A Quality Exec Comp Plan Lowers The Risk Of Investing In Williams-Sonoma Inc.

Recap From December’s Picks

The Exec Comp Aligned with ROIC Model Portfolio (+0.4%) outperformed the S&P 500 (0.1%) from December 15, 2021, through January 11, 2022. The best performing stock in the portfolio was up 8%. Overall, seven out of the 15 Exec Comp Aligned with ROIC Stocks outperformed the S&P 500 from December 15, 2021, through January 11, 2022.

This Model Portfolio only includes stocks that earn an attractive or very attractive rating and align executive compensation with improving ROIC. I think this combination provides a uniquely well-screened list of long ideas because return on invested capital (ROIC) is the primary driver of shareholder value creation.

New Stock Feature for January: Williams-Sonoma Inc. (WSM: $142/share)

Williams-Sonoma Inc. (WSM) is the featured stock in January’s Exec Comp Aligned with ROIC Model Portfolio. I first made Williams-Sonoma a Long Idea in September 2016. Since then, the stock is up 195% vs. a 113% gain for the S&P 500.

Williams-Sonoma has grown revenue and net operating profit after tax (NOPAT) by 7% and 12% compounded annually, respectively over the past decade, per Figure 1. The company’s NOPAT margin grew from 7% in fiscal 2011 to 13% over the trailing twelve-month (TTM) period, while invested capital turns improved from 1.5 to 2.7 over the same time. Rising NOPAT margins and invested capital turns drive the company’s ROIC from 10% in fiscal 2011 to 36% TTM.

Figure 1: Williams-Sonoma’s NOPAT & Revenue Growth: Fiscal 2011 – TTM

COVID-driven acceleration of ecommerce and the work-from-home trend boosts Williams-Sonoma’s TTM NOPAT as it did many firms. As detailed in my last report, I believe Williams-Sonoma’s strong omni-channel operation positions it to continue to take share and outperform even after the COVID boost to its business fades.

ROIC-Based Pay Properly Incentivizes Executives

Williams-Sonoma’s executive compensation plan aligns executives’ interests with shareholders’ interests by tying the payout of performance stock units to the achievement of a three-year target ROIC.

Williams-Sonoma’s inclusion of ROIC as an executive compensation performance goal has helped drive shareholder value creation through rising ROIC and economic earnings.
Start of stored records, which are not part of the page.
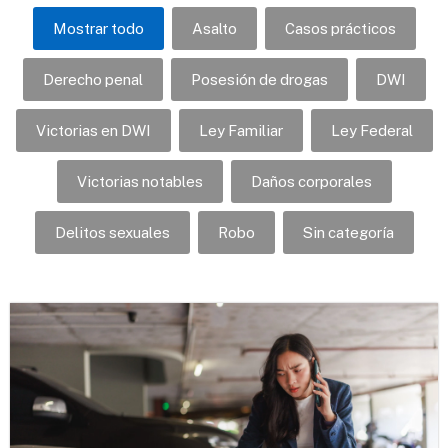
Mostrar todo
Asalto
Casos prácticos
Derecho penal
Posesión de drogas
DWI
Victorias en DWI
Ley Familiar
Ley Federal
Victorias notables
Daños corporales
Delitos sexuales
Robo
Sin categoría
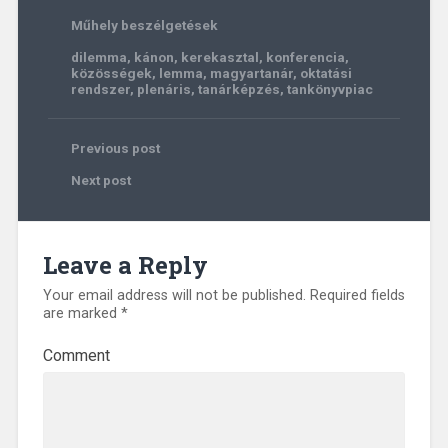
Műhely beszélgetések
dilemma
,
kánon
,
kerekasztal
,
konferencia
,
közösségek
,
lemma
,
magyartanár
,
oktatási
rendszer
,
plenáris
,
tanárképzés
,
tankönyvpiac
Previous post
Next post
Leave a Reply
Your email address will not be published.
Required fields
are marked
*
Comment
Over the trailing twelve months, William-Sonoma’s ROIC is 36% and its economic earnings are $893 million. As mentioned above, post-pandemic these numbers will likely come down as consumer demand normalizes. However, for reasons discussed in my original report, I believe the company is well-positioned for post-pandemic ROIC to trend higher from its pre-pandemic level. Williams-Sonoma’s ROIC improved from 4% in fiscal 2009 to 13% in fiscal 2020 and the company’s economic earnings grew from -$18 million to $541 million over the same period. 

Figure 2: Williams-Sonoma’s ROIC: Fiscal 2009 – TTM

Williams-Sonoma Is Undervalued

At its current price of $143/share, WSM has a price-to-economic book value (PEBV) ratio of 0.6. This ratio means the market expects Williams-Sonoma’s NOPAT to permanently decline by 40%. This expectation seems overly pessimistic for a company that has grown NOPAT by 14% compounded annually over the past two decades.

If Williams-Sonoma’s NOPAT margin falls to 10% (vs. 13% TTM) NOPAT and the company grows NOPAT by 4% compounded annually over the next 10 years, the stock is worth $202/share today – a 41% upside. See the math behind this reverse DCF scenario. Should the company grow NOPAT more in line with historical growth rates, the stock has even more upside.

Critical Details Found in Financial Filings by My Firm’s Robo-Analyst Technology

Below are specifics on the adjustments I make based on Robo-Analyst findings in Williams-Sonoma’s 10-K and 10-Qs:

Income Statement: I made $125 million in adjustments, with a net effect of removing $79 million in non-operating expenses (1% of revenue). You can see all the adjustments made to Williams-Sonoma’ income statement here.

Balance Sheet: I made $1.6 billion in adjustments to calculate invested capital with a net decrease of $342 million. One of the largest adjustments was $132 million (5% of reported net assets) in asset write-downs. You can see all the adjustments made to Williams-Sonoma’ balance sheet here.

Valuation: I made $1.8 billion in adjustments with a net effect of decreasing shareholder value by $1.3 billion. Apart from total debt, the most notable adjustment to shareholder value was $255 million in excess cash. This adjustment represents 2% of Williams-Sonoma’s market cap. See all adjustments to Williams-Sonoma’ valuation here.

Disclosure: David Trainer, Kyle Guske II, and Matt Shuler receive no compensation to write about any specific stock, style, or theme.